"8x12=96" and "12x8=96"...so what is Ken Chapman
on about this week?
Well I haven’t quite gone mad just yet, it’s just that I’m thinking
about those Xilinx Virtex and Spartan-II devices again and how multipliers
are constructed in the CLBs. I will prove to you that "8x12"
is not equal to "12x8", and hopefully in the process,
provide you with some details of how to get the most out of your
designs that contain multiplication.
To prove this, I need to bend the rules a little, and change my
definition of the maths! In my case I’m not going to consider the
numerical values of "8" and "12," but consider
the multiplication of an 8-bit value and 12-bit value.
Here we see full binary (unsigned) multiplication of the values
3021 (BCD hexadecimal) and 228 (E4 hexadecimal).
The act of multiplication comes down to some very simple procedures.
I have labeled the two inputs "A"
and "B". The multiplication
is performed by taking each bit of "B"
in turn, and using it to multiply the whole of input "A".
Now in binary this is very simple. Since one bit can only represent
the value "0" or "1," then the result of this
one-bit multiplication can only be the value zero or "A".
It then requires that all these partial products are added together
to form the final product of multiplication. Of course, we have
to restore the original bit weighting associated with each bit of
"B", and this is achieved by the ever-increasing partial
product shifting to the left that is provided by the "0"
padding on each line.
Regardless of which value is the multiplicand, and which is the
multiplier, the result is always 688788 (A8294 hexadecimal) and
I’m still losing the game!
The one-it multiplication is logically very simple requiring only
sets of AND gates. These either allow the "A"
value to be passed, or force the partial product completely to zero.
Then, we need to add all the partial products together with appropriate
bit weighting. If we have time (enough clock cycles), we can adopt
the classical "shift and add" technique based on an accumulator,
but in this case I am looking for a maximum performance parallel
multiplier. For this, I will need an "addition tree".
It can be seen that the bit weighting is restored throughout the
addition process. It is always easy to determine the number of bits
required at any stage, as each adder output is in itself a partial
product of the final result. As shown, the first adders provide
the products of the 12-bit input "A"
multiplied by 2 bits of "B",
and hence generate a 14-bit (12+2) product. The second stage adders
require 16-bits to represent a 12-bit by 4-bit product. The final
result is then the full 20-bit product.
Obviously, the addition of zero bits does not require a real addition
process. However, if the adder is pipelined, then the least significant
bits to which zero is added will also require flip-flops to balance
the pipeline delay. These flip-flops occupy the same space as a
full adder (unless that wonderful SRL16E can combine several stages
together).

- - - - - - -

**Written exercise A:**
Transcribe the passage of the multiplication article that begins with the words "padding on each" and ends with "losing the game!".
**Written exercise B:**
In the records, restate word for word the part that opens with the line containing "orange square: moved 2 px down" and closes with the line containing "yellow circle: moved 8 px right", omitting the picture lines.
The multiplication article and the records come from unrelated sources.

**Excerpted data:**
- - - - - - -

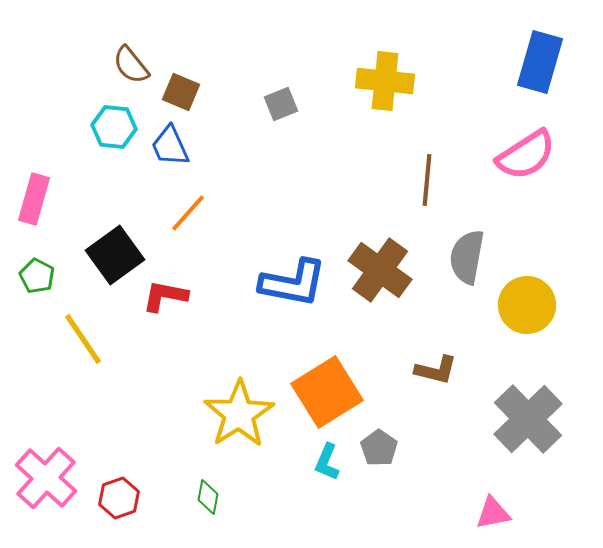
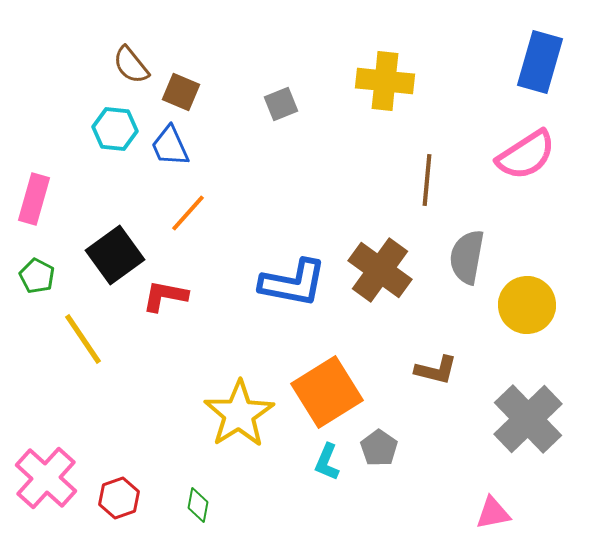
cyan hexagon: moved 1 px right, 2 px down
green diamond: moved 10 px left, 8 px down
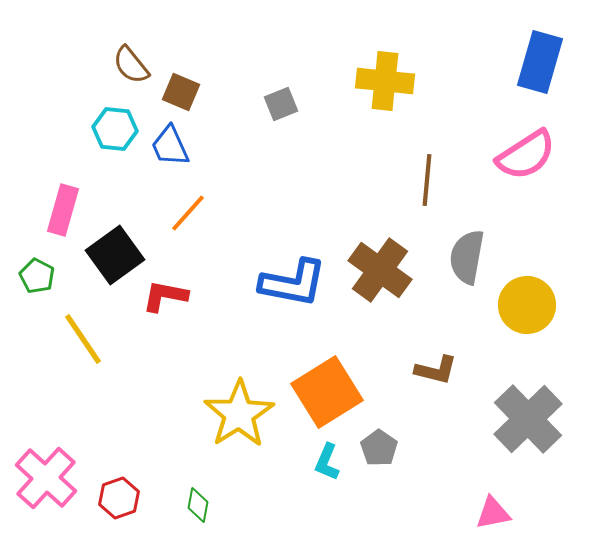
pink rectangle: moved 29 px right, 11 px down
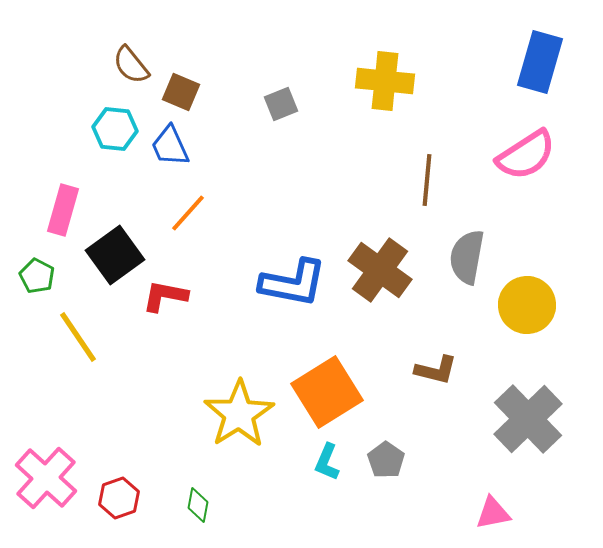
yellow line: moved 5 px left, 2 px up
gray pentagon: moved 7 px right, 12 px down
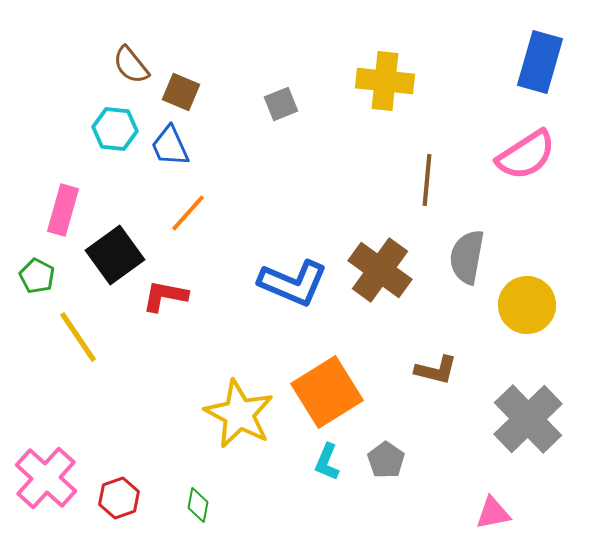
blue L-shape: rotated 12 degrees clockwise
yellow star: rotated 12 degrees counterclockwise
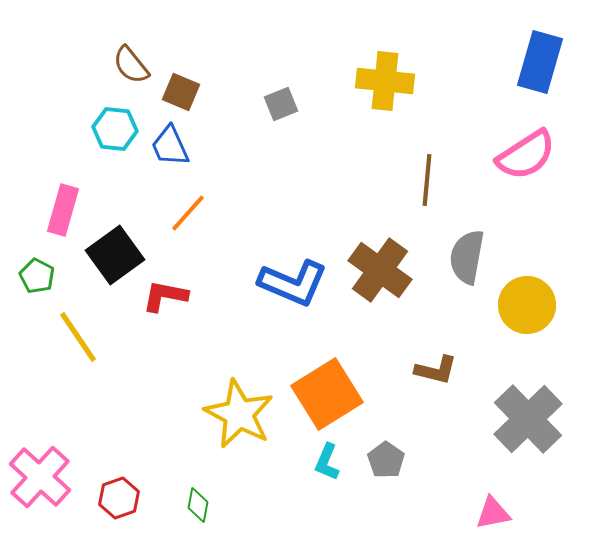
orange square: moved 2 px down
pink cross: moved 6 px left, 1 px up
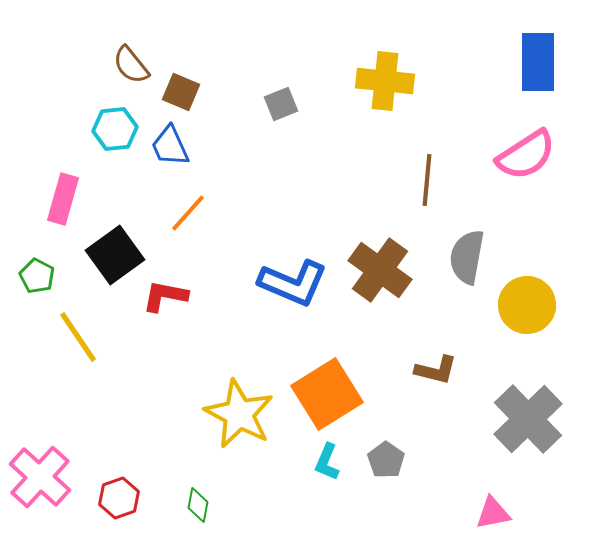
blue rectangle: moved 2 px left; rotated 16 degrees counterclockwise
cyan hexagon: rotated 12 degrees counterclockwise
pink rectangle: moved 11 px up
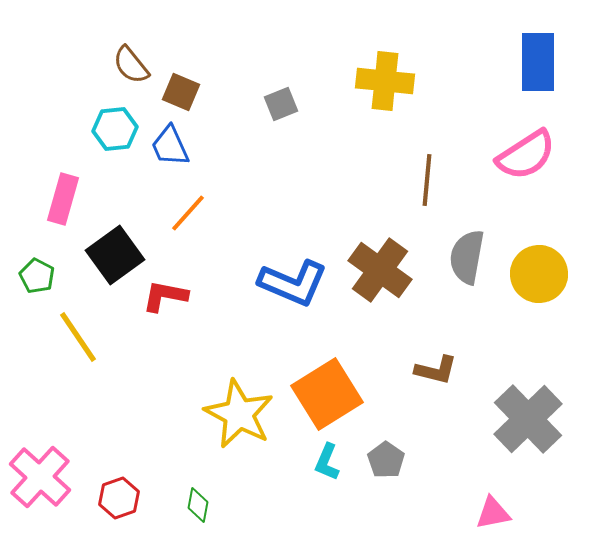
yellow circle: moved 12 px right, 31 px up
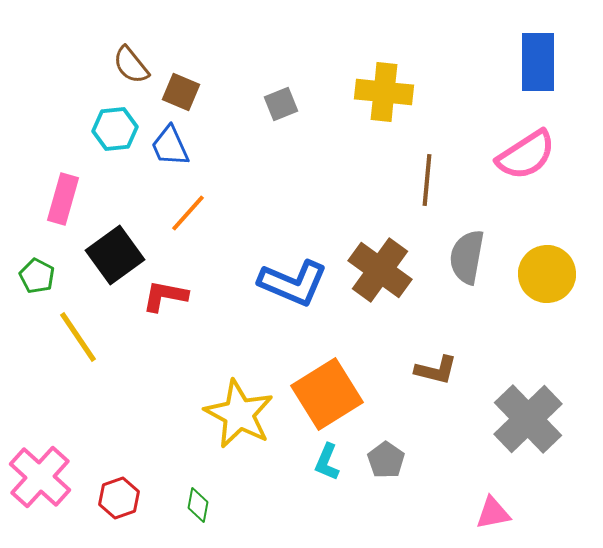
yellow cross: moved 1 px left, 11 px down
yellow circle: moved 8 px right
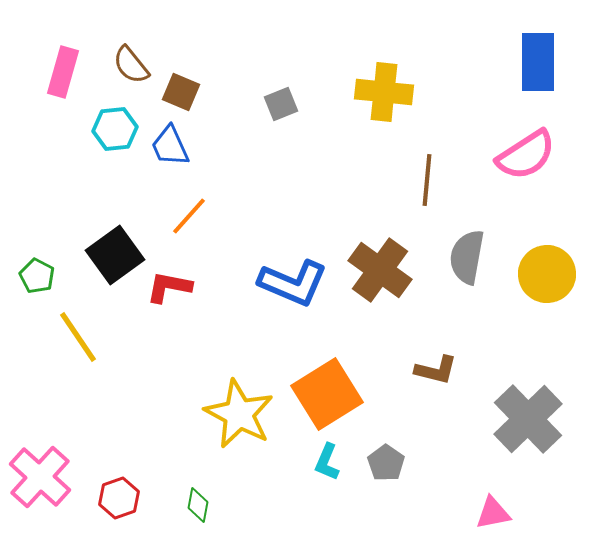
pink rectangle: moved 127 px up
orange line: moved 1 px right, 3 px down
red L-shape: moved 4 px right, 9 px up
gray pentagon: moved 3 px down
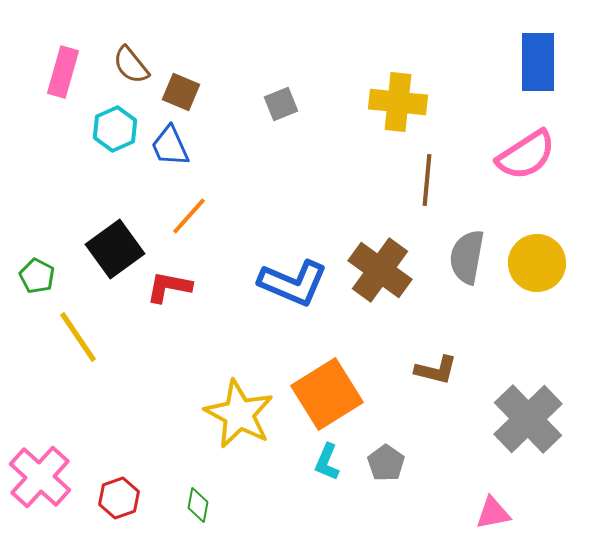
yellow cross: moved 14 px right, 10 px down
cyan hexagon: rotated 18 degrees counterclockwise
black square: moved 6 px up
yellow circle: moved 10 px left, 11 px up
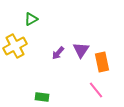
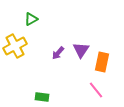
orange rectangle: rotated 24 degrees clockwise
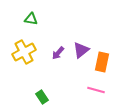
green triangle: rotated 40 degrees clockwise
yellow cross: moved 9 px right, 6 px down
purple triangle: rotated 18 degrees clockwise
pink line: rotated 36 degrees counterclockwise
green rectangle: rotated 48 degrees clockwise
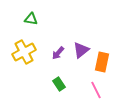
pink line: rotated 48 degrees clockwise
green rectangle: moved 17 px right, 13 px up
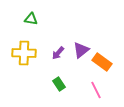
yellow cross: moved 1 px down; rotated 30 degrees clockwise
orange rectangle: rotated 66 degrees counterclockwise
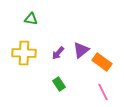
pink line: moved 7 px right, 2 px down
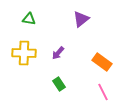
green triangle: moved 2 px left
purple triangle: moved 31 px up
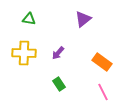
purple triangle: moved 2 px right
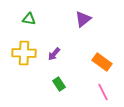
purple arrow: moved 4 px left, 1 px down
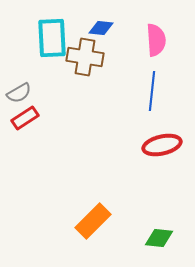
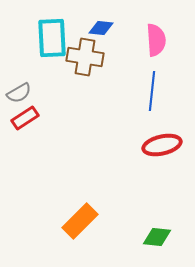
orange rectangle: moved 13 px left
green diamond: moved 2 px left, 1 px up
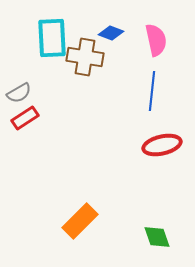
blue diamond: moved 10 px right, 5 px down; rotated 15 degrees clockwise
pink semicircle: rotated 8 degrees counterclockwise
green diamond: rotated 64 degrees clockwise
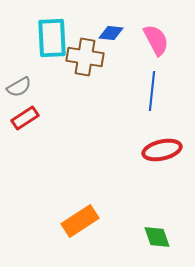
blue diamond: rotated 15 degrees counterclockwise
pink semicircle: rotated 16 degrees counterclockwise
gray semicircle: moved 6 px up
red ellipse: moved 5 px down
orange rectangle: rotated 12 degrees clockwise
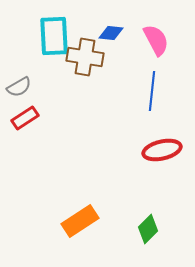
cyan rectangle: moved 2 px right, 2 px up
green diamond: moved 9 px left, 8 px up; rotated 64 degrees clockwise
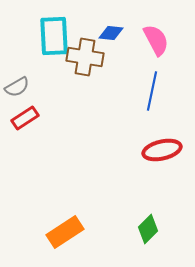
gray semicircle: moved 2 px left
blue line: rotated 6 degrees clockwise
orange rectangle: moved 15 px left, 11 px down
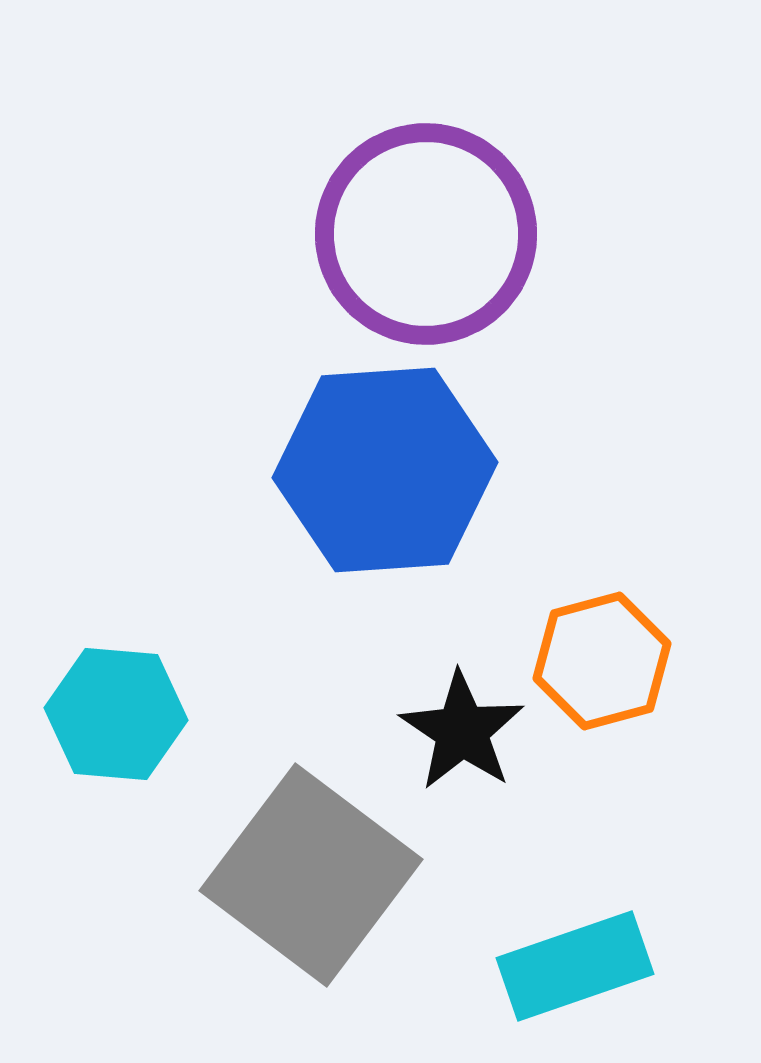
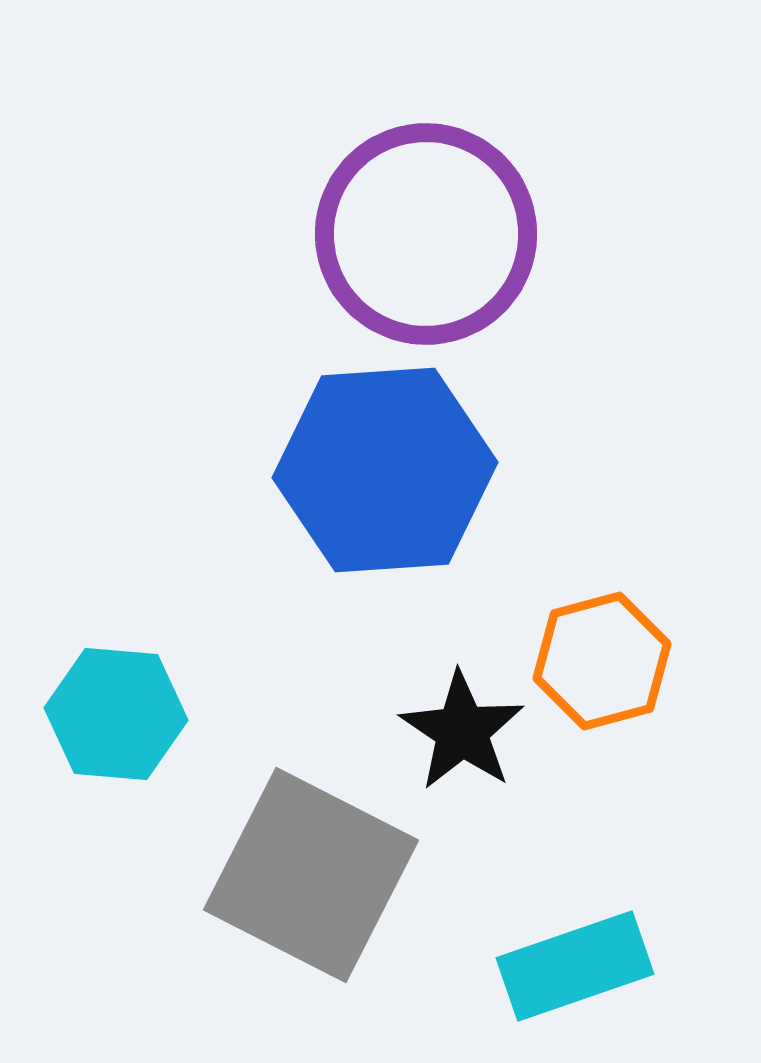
gray square: rotated 10 degrees counterclockwise
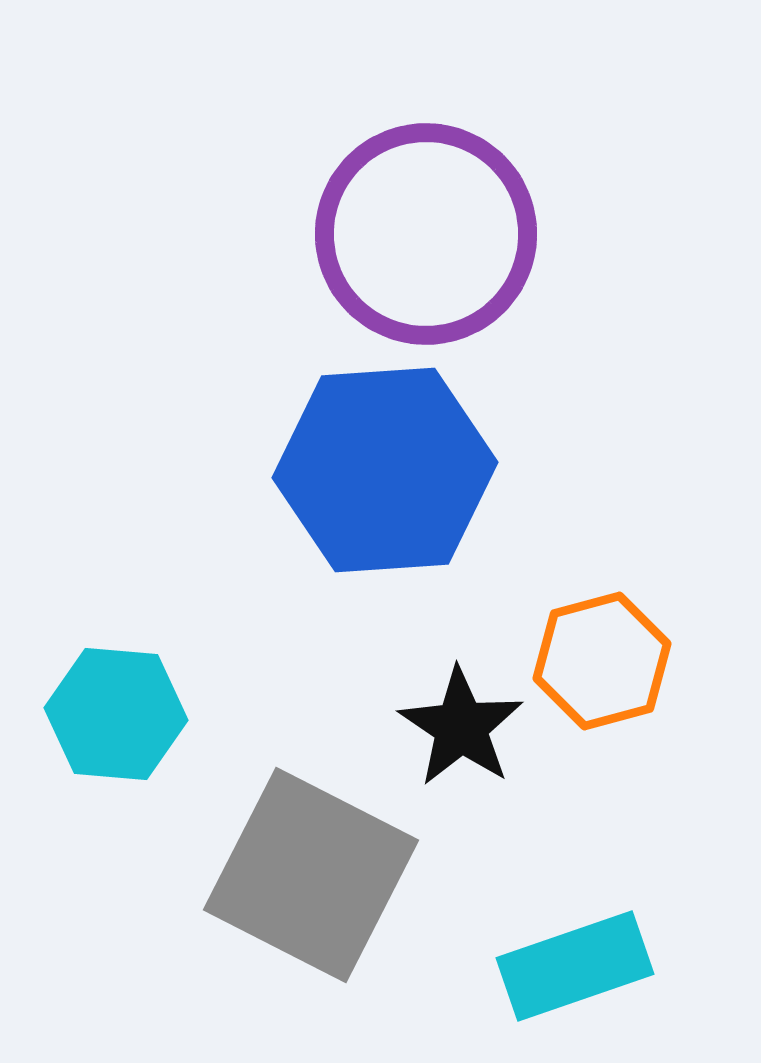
black star: moved 1 px left, 4 px up
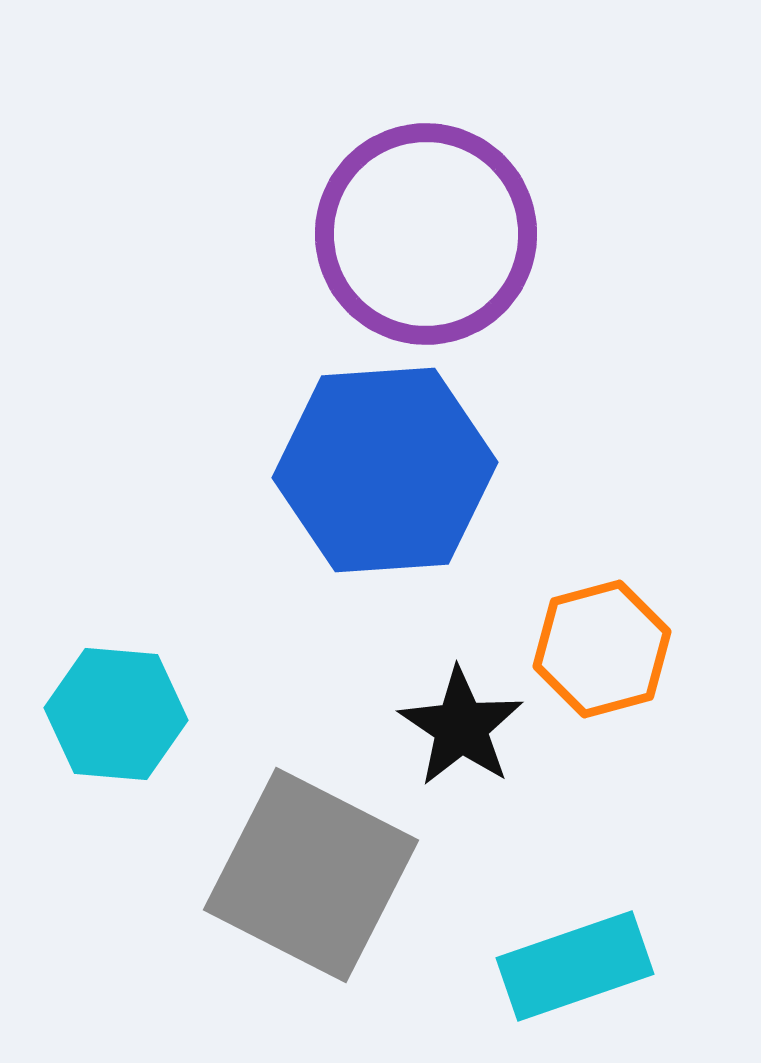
orange hexagon: moved 12 px up
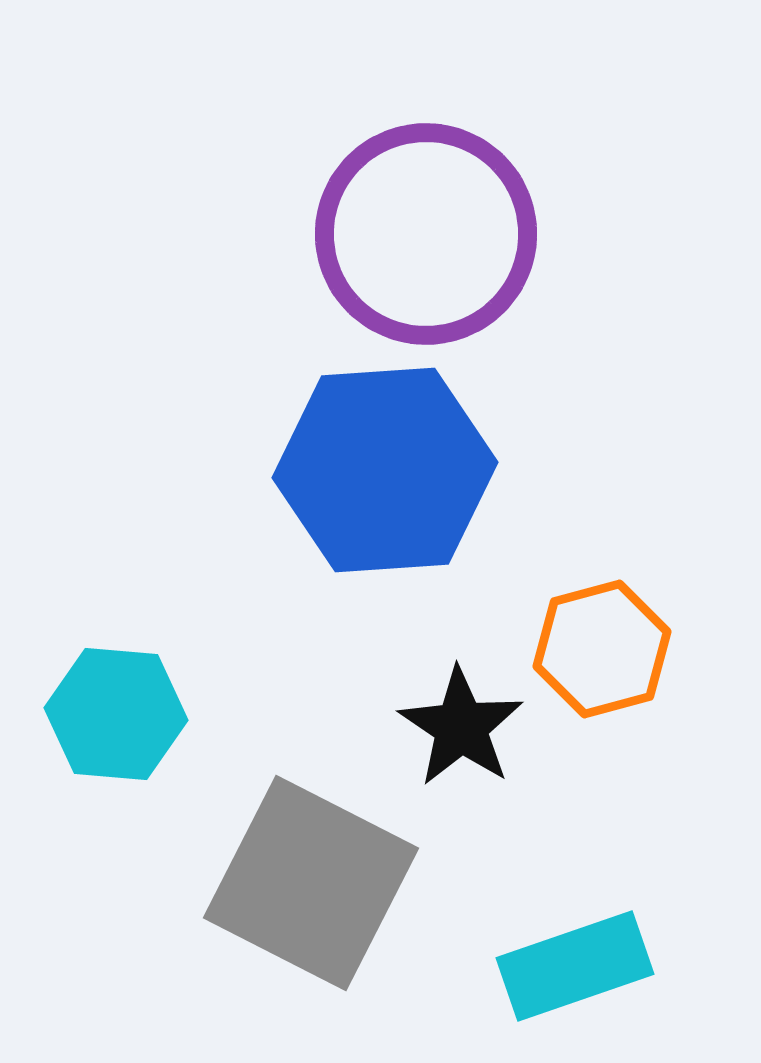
gray square: moved 8 px down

- - - - - - -

**Answer A:**
padding on each line.
Regardless of which value is the multiplicand, and which is the
multiplier, the result is always 688788 (A8294 hexadecimal) and
I’m still losing the game!

**Answer B:**
orange square: moved 2 px down
pink cross: moved 6 px left, 1 px up
blue rectangle: moved 2 px left; rotated 16 degrees counterclockwise
cyan hexagon: rotated 12 degrees counterclockwise
pink rectangle: moved 11 px up
yellow circle: moved 12 px right, 31 px up
yellow cross: moved 1 px left, 11 px down
yellow circle: moved 8 px right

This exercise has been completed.